The concept of Lean Software Development (LSD) is credited to Dr. Robert Charette in 1993. Ten years later, Tom and Mary Poppendieck published “Lean Software Development: An Agile Toolkit.”
Despite the concept being over twenty years old, there still seems to be some confusion about what exactly Lean Software Development is and how it fits in with the Agile methodology.
Lean Software Development is actually just a branch on the Agile family tree, and the concepts are quite similar. Fortunately, confusing the slight nuances between them is not a cause for alarm. Both roads lead to the same destination.
What is Lean Software Development?
The term “lean” was first used to describe the manufacturing process adopted in the Toyota Production System between the 1950’s and 1970’s. The focus was on eliminating waste during production.
Up until the 1990’s, the software development world largely relied on the Waterfall development methodology, which focuses on planning and following a sequential series of steps in the development process.
As customers’ expectations and technology advanced, this approach did not work as well. Customers expected—and technology demanded—that software undergo constant updates. New approaches were developed that were more responsive, more flexible, and placed a greater focus on the end user earlier in the development process.
Lean Software Development (and Agile, as we will see later on) is one of these more responsive and flexible approaches to software development. LSD places a greater focus on the customer and incorporates user testing earlier in the development process.
Implementing Lean Software Development requires following the seven Lean Software Development principles.
1. Eliminate waste
Anything that does not add value to the customer is considered waste. Building extra processes and features—or the wrong features—are examples of waste. Wasting time waiting for other team members to complete tasks before you can continue work is another example.
Waste must be identified so it can be eliminated. Tips for eliminating waste include:
- Requirements should be set before coding, but not written too far in advance.
- Testing should be done throughout the development process.
- Integration should be factored into development from the start.
2. Build quality
Development should focus on creating as few defects as possible. Code should be kept as simple as possible. Expect to make changes to your code as development progresses.
Refactor often. Refactoring is restructuring the code without changing what it does. It reduces code complexity, making it more readable.
3. Create knowledge
Do not assume you know what the end product or future releases should look like. Learn through an iterative process and expect the application to evolve over time.

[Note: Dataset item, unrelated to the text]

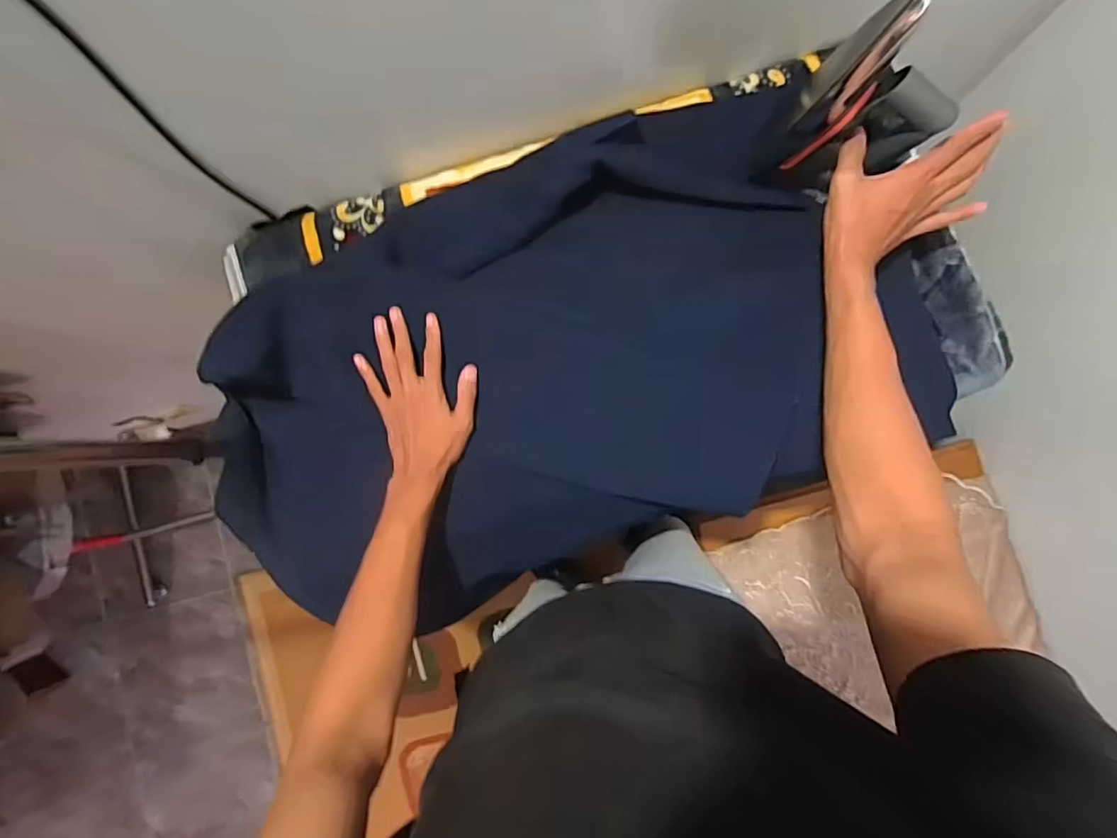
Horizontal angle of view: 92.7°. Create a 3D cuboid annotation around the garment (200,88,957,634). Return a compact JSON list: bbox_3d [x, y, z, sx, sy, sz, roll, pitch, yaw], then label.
[{"bbox_3d":[-0.012,-0.057,0.588,0.742,0.164,0.441,-21,86,3],"label":"garment"}]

Release a functioning version as soon as possible so you can gather feedback from users.
4. Defer commitment
Ideally, most decisions in the development process should be reversible. Irreversible decisions should be delayed as long as possible, so they can be made based on the most up-to-date and relevant information.
5. Deliver fast
The faster a working version is released into production, the sooner you can gather feedback and use it to make improvements. Short development cycles allow you to meet customers’ needs quickly, before they become stale.
6. Respect people
Fill your team with skilled designers, developers, and security experts. Empower them to do their jobs without being micromanaged. This only slows them down and creates frustration, which can lead to further delays.
7. Optimize the whole
Take a step back and look at the big picture. Projects must be viewed in terms of how they support high-level business processes. Look at how the team operates as a unit, not at individual groups (or even one particular member) working independently. How can the team as a whole deliver business value to the organization? This is how success is measured.
Lean versus Agile Software Development
The Agile methodology for software development also focuses on the customer through rapid development and constant change. The application is broken down into smaller pieces that can be built, tested, reviewed, and refined through an iterative process.

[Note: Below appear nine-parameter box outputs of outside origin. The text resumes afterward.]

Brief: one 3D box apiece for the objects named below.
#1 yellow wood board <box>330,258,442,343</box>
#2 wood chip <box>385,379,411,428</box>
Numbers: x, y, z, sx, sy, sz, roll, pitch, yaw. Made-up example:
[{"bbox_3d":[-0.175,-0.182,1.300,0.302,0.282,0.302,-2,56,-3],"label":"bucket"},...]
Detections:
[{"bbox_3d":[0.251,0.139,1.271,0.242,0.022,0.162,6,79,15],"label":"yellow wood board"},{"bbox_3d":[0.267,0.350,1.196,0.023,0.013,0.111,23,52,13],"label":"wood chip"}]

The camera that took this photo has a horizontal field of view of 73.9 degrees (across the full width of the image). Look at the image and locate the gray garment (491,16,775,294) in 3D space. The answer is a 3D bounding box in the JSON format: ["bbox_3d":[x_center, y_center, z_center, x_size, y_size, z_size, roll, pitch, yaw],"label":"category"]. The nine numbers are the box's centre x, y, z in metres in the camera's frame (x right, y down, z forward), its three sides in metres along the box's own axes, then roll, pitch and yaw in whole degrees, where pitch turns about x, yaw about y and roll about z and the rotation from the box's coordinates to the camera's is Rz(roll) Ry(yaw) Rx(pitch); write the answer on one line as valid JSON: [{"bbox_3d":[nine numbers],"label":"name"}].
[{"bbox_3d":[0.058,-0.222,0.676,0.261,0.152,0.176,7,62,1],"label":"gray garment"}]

This approach helps eliminate errors and building in unnecessary features that users do not want or need. Some of the core principles of Agile include:
- Customer satisfaction
- Iterative design and development
- Expecting change
- Empowered teams
For more information on Agile development, check out our blog.
Agile sounds a lot like Lean Software Development, right? Well, it is. There are many characteristics in common, though there are a few specific areas where Lean Software Development diverges a bit from the Agile approach. For example, LSD takes a top-down approach, looking at the team as a whole and viewing product development from end-to-end. Agile uses a bottom-up approach, breaking work up into small chunks.
But given the numerous commonalities LSD has with Agile, it is typically seen as falling into the larger Agile bucket.
Whether you describe yourself as Lean or Agile, the more important thing to keep in mind is that you use the right approach to deliver value to your customers efficiently and rapidly.
Both Lean and Agile share the same goals. Teams that understand the value of Lean Software Development and the larger Agile concept will create stronger software applications that attract users, retain users, and generate revenue.